---------- DATASET EXTRACT ----------

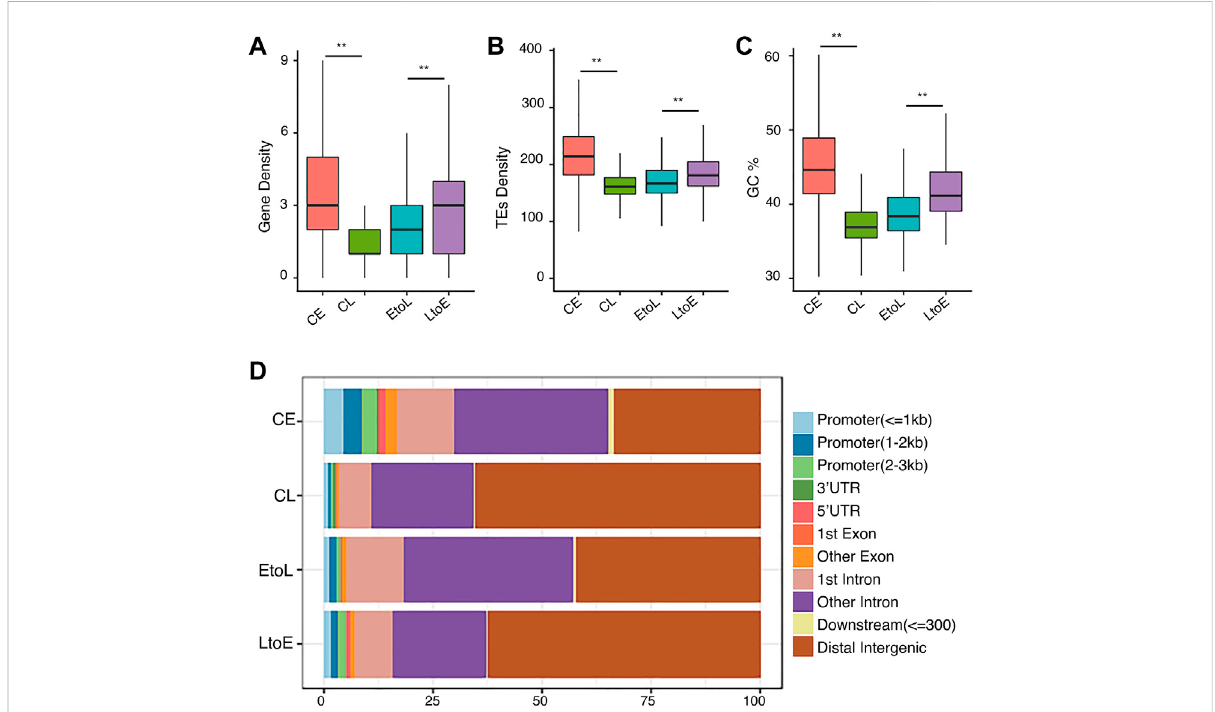
FIGURE 1 Genomicfeaturesofthefourreplicationtimingcategories. (A) Genedensitydistributionsofthefourreplicationdomains:constitutiveearly(CE), constitutive late (CL), early-to-late (EtoL), and late-to-early (EtoL). The unit is the number of genes per100 kb bin. (B) Density distributions of transposable elements (TEs). (C) GCcontentdistributions. (D) Region constitutions with respect to gene structure annotation. p values are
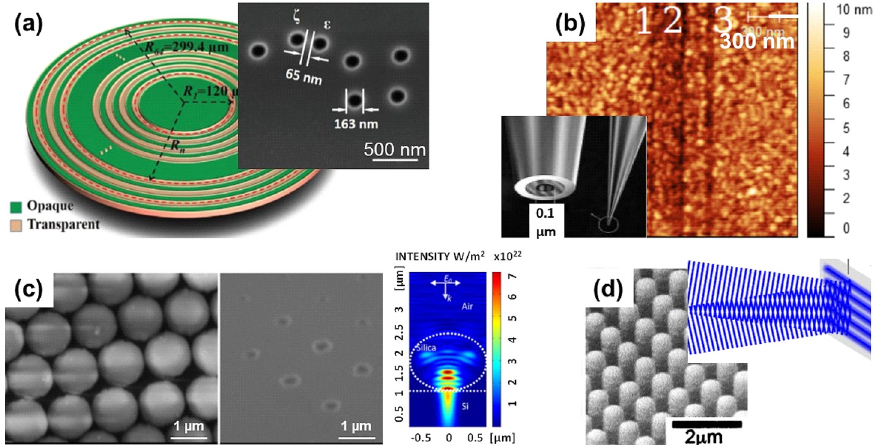
Figure 4: (a) Type of super-lens design for imaging beyond diffraction limit. Reprinted with permission from a study by Qin et al. [52] ©Wiley. Example of probe-assisted fi eld enhancement for nanoscribing. Reprinted with permission from a study by Falcón Casas and Kautek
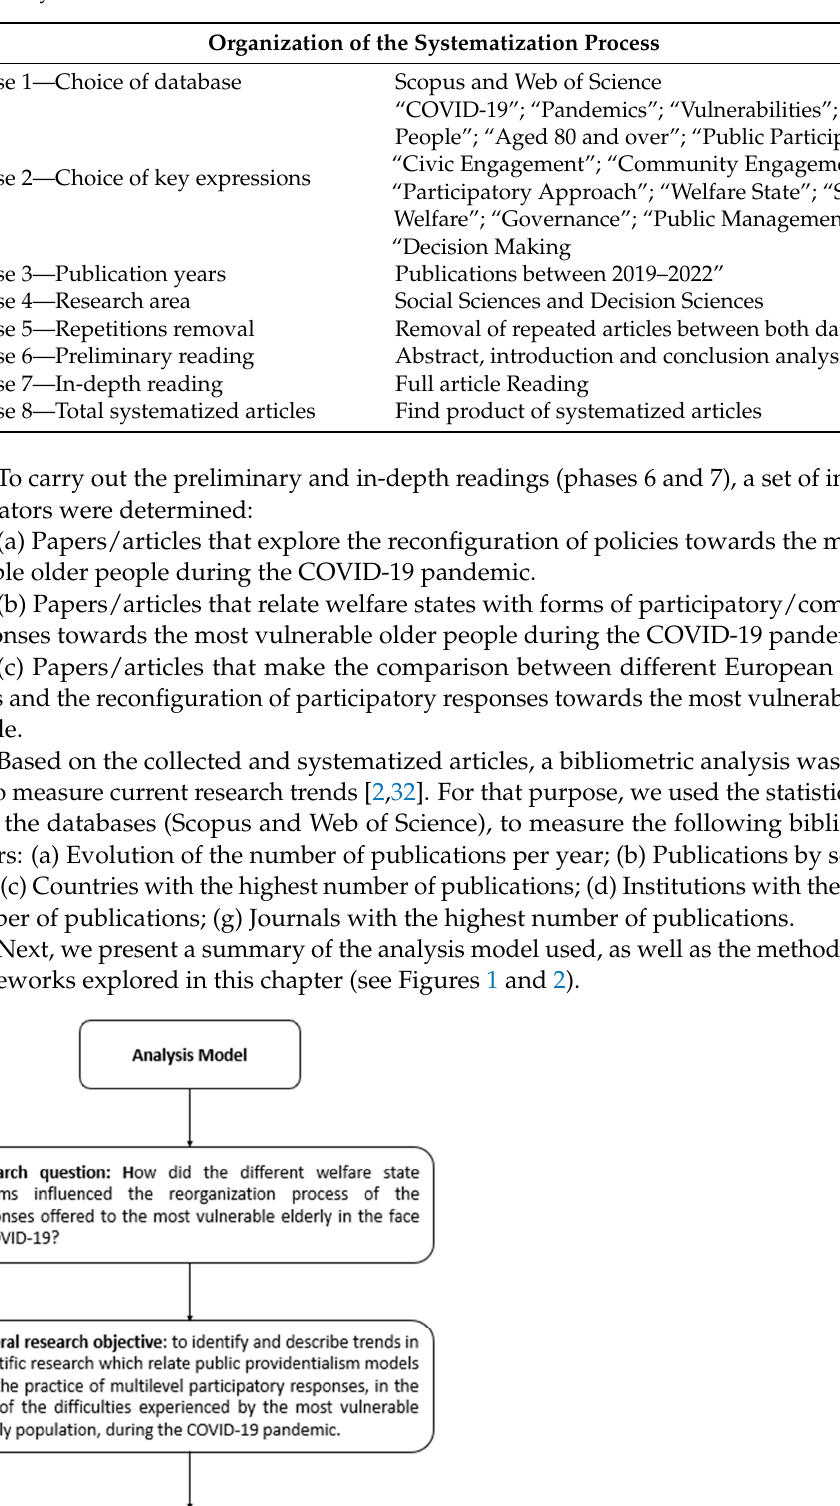
Table 1. Systematization Process.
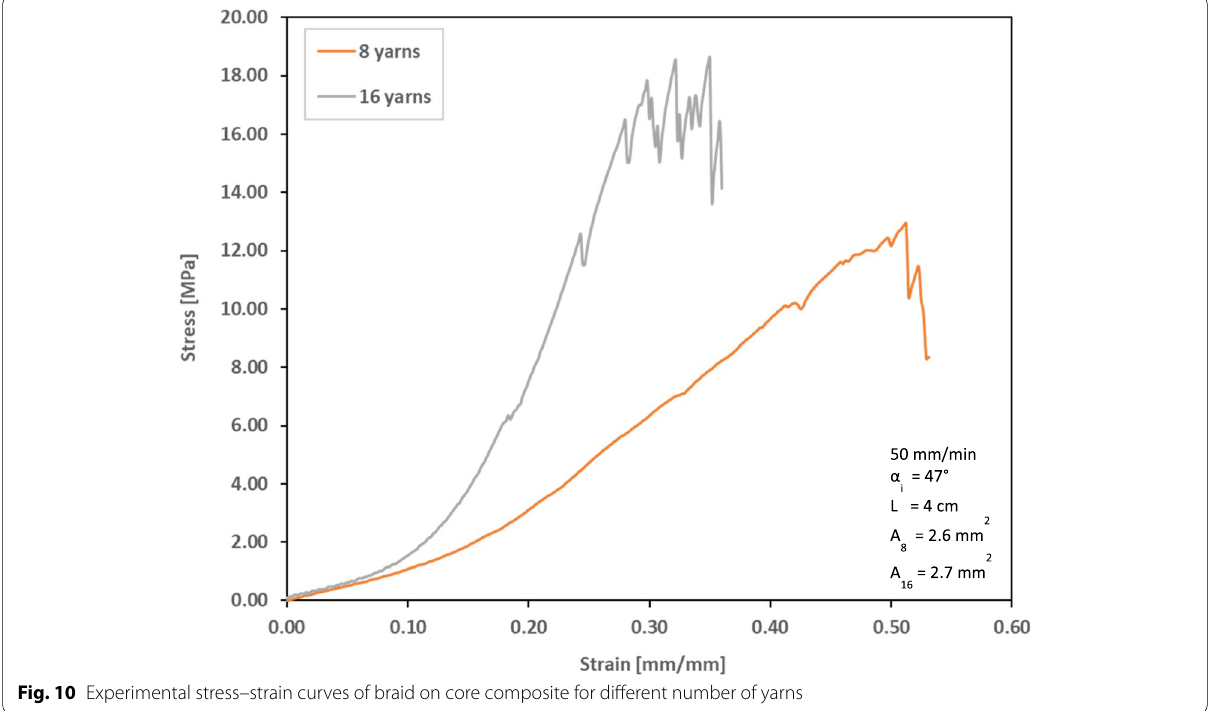
Fig. 10 Experimental stress–strain curves of braid on core composite for different number of yarns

----------

PROBLEM STATEMENT >> Wherever the string "with" appears in the listing above, show the whole line.

REPLY >>
FIGURE 1 Genomicfeaturesofthefourreplicationtimingcategories. (A) Genedensitydistributionsofthefourreplicationdomains:constitutiveearly(CE), constitutive late (CL), early-to-late (EtoL), and late-to-early (EtoL). The unit is the number of genes per100 kb bin. (B) Density distributions of transposable elements (TEs). (C) GCcontentdistributions. (D) Region constitutions with respect to gene structure annotation. p values are
Figure 4: (a) Type of super-lens design for imaging beyond diffraction limit. Reprinted with permission from a study by Qin et al. [52] ©Wiley. Example of probe-assisted fi eld enhancement for nanoscribing. Reprinted with permission from a study by Falcón Casas and Kautek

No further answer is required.